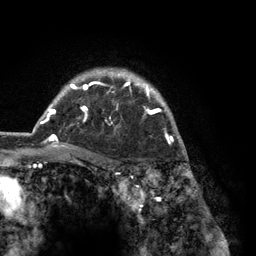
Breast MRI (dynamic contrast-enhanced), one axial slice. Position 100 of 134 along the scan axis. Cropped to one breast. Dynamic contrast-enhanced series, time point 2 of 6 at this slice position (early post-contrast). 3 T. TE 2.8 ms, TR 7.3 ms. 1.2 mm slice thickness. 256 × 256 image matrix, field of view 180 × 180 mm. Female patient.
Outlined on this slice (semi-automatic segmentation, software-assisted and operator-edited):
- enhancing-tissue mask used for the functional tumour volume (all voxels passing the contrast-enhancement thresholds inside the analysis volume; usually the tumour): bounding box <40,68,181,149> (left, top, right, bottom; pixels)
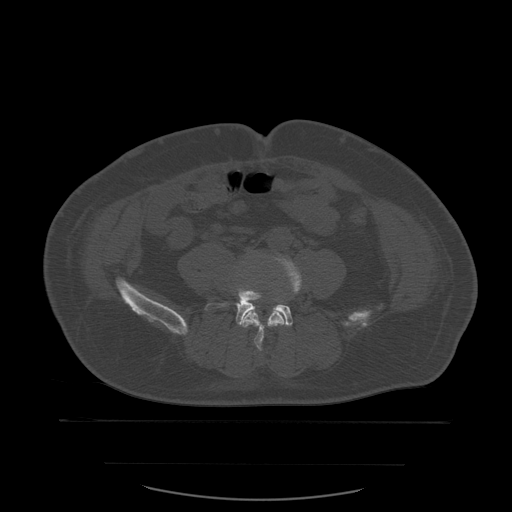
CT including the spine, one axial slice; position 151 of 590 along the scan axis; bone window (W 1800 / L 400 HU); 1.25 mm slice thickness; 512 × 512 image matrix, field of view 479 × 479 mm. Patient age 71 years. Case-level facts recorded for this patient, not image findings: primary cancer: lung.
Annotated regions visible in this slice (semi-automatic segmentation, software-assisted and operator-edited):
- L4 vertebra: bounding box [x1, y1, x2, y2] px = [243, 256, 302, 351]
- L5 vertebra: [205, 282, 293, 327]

---

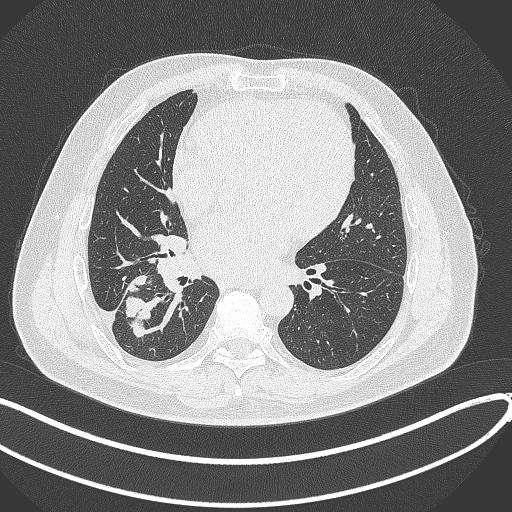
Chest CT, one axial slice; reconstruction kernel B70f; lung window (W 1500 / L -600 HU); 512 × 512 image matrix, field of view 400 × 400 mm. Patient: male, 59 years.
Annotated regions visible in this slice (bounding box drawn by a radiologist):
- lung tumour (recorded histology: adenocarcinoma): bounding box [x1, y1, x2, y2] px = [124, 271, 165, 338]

— YOUR INSTRUCTIONS —
Retype, exactly and in full, the lines above from the one containing "Annotated regions visible in this slice (bounding" through the one containing "- lung tumour".

— YOUR SOLUTION —
Annotated regions visible in this slice (bounding box drawn by a radiologist):
- lung tumour (recorded histology: adenocarcinoma): bounding box [x1, y1, x2, y2] px = [124, 271, 165, 338]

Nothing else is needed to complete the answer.